Pendant que Léonice était si cruellement tourmentée par l'incertitude de ce qui se passait dans le cœur de Mendosa, il ressentait des inquiétudes au moins aussi violentes. Maurique, comme on l'avait prévu, n'avait pu lui cacher la recherche du Gouverneur : il en fut vivement frappé. Comme la beauté ni la fortune de la Princesse n'avaient fait aucune impression sur lui et qu'il n'avait point été ébloui de l'offre qu'on lui fit de l'épouser, il sentit dans toute son étendue le malheur qui le menaçait. Léonice occupait uniquement son cœur ; la plus légère crainte de la perdre devenait pour lui le sujet d'un affreux désespoir. Les lettres infiniment tendres qu'il continuait à recevoir d'elle ne le rassuraient point suffisamment. Quoique l'estime qu'il avait pour sa maîtresse l'empêchât souvent d'oser la soupçonner d'un parjure, il était trop troublé pour pouvoir distinguer les circonstances de ce qu'il avait à craindre ou à espérer. Tout lui disait que le péril était devenu assez apparent pour ne devoir plus être arrêté par les ordres rigoureux de sa maîtresse. Il n'y avait encore que deux mois qu'il était parti de chez elle ; mais il ne put résister au désir d'aller voir s'il était besoin de la faire ressouvenir des droits qu'elle lui avait donnés sur son cœur, trouvant que la situation l'autorisait à passer par-dessus les règles ordinaires. Désobéissant cependant à regret, il partit sans lui écrire.

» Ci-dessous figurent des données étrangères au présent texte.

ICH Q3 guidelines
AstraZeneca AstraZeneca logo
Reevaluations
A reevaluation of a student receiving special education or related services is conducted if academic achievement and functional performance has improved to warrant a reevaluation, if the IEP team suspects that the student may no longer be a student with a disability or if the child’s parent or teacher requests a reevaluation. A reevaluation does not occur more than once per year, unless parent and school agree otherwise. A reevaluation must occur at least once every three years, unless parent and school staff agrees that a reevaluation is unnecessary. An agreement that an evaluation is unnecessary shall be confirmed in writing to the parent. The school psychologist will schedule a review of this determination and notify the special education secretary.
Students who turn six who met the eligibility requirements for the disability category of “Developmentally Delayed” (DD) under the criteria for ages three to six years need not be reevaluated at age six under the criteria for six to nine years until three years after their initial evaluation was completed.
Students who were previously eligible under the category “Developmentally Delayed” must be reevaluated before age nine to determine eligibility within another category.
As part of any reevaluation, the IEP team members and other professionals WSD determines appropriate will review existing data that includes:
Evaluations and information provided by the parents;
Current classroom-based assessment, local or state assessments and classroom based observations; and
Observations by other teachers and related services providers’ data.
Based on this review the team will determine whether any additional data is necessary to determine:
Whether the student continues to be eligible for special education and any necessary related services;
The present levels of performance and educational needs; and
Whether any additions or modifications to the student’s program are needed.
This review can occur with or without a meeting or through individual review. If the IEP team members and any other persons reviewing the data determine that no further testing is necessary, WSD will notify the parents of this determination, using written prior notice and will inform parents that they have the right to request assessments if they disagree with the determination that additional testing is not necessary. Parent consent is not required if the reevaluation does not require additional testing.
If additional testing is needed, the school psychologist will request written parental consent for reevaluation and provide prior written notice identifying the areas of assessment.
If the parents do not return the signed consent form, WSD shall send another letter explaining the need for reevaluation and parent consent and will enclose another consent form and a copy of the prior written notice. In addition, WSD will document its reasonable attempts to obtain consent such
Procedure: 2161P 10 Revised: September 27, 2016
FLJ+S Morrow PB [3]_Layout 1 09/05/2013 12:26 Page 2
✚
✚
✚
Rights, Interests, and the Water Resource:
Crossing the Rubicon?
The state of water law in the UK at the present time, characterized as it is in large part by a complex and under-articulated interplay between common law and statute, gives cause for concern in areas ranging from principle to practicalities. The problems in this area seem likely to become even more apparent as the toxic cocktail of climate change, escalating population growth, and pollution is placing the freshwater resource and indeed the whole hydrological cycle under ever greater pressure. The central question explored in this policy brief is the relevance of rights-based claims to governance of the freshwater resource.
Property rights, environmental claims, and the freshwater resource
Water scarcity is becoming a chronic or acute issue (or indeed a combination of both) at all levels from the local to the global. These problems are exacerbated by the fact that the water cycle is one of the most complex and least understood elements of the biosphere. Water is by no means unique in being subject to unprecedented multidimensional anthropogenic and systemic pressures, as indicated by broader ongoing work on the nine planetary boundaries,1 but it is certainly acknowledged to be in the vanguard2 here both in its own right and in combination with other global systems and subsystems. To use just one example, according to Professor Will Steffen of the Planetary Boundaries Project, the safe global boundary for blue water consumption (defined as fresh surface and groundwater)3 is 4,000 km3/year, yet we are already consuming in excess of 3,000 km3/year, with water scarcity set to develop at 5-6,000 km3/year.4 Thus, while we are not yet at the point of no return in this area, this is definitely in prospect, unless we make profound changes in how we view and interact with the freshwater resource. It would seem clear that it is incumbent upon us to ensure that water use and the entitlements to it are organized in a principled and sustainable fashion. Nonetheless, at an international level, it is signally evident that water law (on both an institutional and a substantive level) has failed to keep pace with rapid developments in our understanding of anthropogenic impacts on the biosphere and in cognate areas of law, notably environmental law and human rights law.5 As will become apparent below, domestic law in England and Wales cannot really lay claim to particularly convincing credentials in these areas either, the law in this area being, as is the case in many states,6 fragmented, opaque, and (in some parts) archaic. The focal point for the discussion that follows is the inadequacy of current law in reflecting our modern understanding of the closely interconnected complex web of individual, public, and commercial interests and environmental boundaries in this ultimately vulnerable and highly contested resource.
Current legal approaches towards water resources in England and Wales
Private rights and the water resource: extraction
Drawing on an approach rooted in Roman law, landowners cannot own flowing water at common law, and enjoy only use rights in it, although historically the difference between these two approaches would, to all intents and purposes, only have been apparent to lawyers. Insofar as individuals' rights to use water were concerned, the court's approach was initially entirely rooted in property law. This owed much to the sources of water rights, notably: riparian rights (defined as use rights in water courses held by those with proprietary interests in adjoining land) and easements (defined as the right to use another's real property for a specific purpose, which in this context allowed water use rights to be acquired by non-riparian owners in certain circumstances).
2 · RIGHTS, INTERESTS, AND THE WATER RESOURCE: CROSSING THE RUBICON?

Le chemin lui parut d'une longueur insupportable. Il se formait cent images aussi bizarres que sinistres, les portant quelquefois jusques à craindre d'arriver au moment où se célèbreraient les noces de son rival. « À cette vue j'expirerai ! disait-il avec douleur. Et du moins ma mort lui causera des remords qui me vengeront… Mais quel est mon égarement !… Non, Léonice n'est pas capable d'une telle perfidie et, si elle eût voulu que je renonçasse au bonheur de la posséder, elle m'aurait parlé avec une noble franchise : j'eusse appris mon malheur par elle. Ciel ! si je la retrouve fidèle, me pardonnera-t-elle les soupçons que la précipitation de mon retour lui découvrira ? »

Il arriva enfin au moment où sa maîtresse s'attendait le moins qu'il dût paraître. Ils sentirent un saisissement inexprimable en se revoyant. Cette belle personne pénétra d'abord les mouvements qui avaient fait revenir son amant avec tant de promptitude ; et, loin de les lui reprocher, elle les regarda comme des preuves touchantes de la force de sa passion. Il lui demandait pardon, il se jetait à ses pieds et ne trouvait aucun terme qui pût exprimer tout ce qui se passait en lui. Léonice le relevait, en l'assurant qu'il méritait la préférence qu'elle lui donnait sur le Duc ; que le sacrifice de la jeune Princesse la touchait sensiblement ; qu'elle était contente ; qu'il avait même surpassé tout ce qu'elle pouvait souhaiter de lui. « J'ai partagé vos peines, lui disait-elle encore ; peut-être les ai-je ressenties plus vivement que vous. Pardonnez-moi nos tourments, mes injustices, mes inquiétudes : elles vous apprennent combien je connaissais la valeur du bien dont je cherchais à m'assurer. Après tant de souffrances, notre bonheur sera encore plus charmant. » Mendosa baisait la main de Léonice avec mille transports et était quelquefois dans une émotion si vive qu'il ne pouvait lui parler. Il la regardait, et ses yeux étaient plus éloquents que n'auraient été les discours les mieux arrangés.

Le moindre retardement eût été pour eux un affreux supplice. Les personnes de la plus grande distinction des environs se trouvèrent à leur noce, qui fut célébrée quelques jours après avec une extrême magnificence. Ils voulurent que tout se ressentît, pour ainsi dire, de la félicité dont ils allaient jouir. Isabelle et Maurique, en se mariant, reçurent de magnifiques preuves de leur libéralité. Mendosa et Léonice répandirent avec profusion divers bienfaits sur des gens vertueux que la fortune persécutait. Ingénieux dans l'art de faire du bien aux hommes, ils le pratiquèrent toute leur vie ; et leur tendresse, exempte d'altération, eut le sort de celles dont l'estime est le fondement.

Ces époux furent regardés comme des Phénix. On les cite encore aujourd'hui comme le modèle des belles unions. Sans l'exemple qu'ils ont donné, on eût vraisemblablement toujours douté qu'il pût être des mariages délicieux.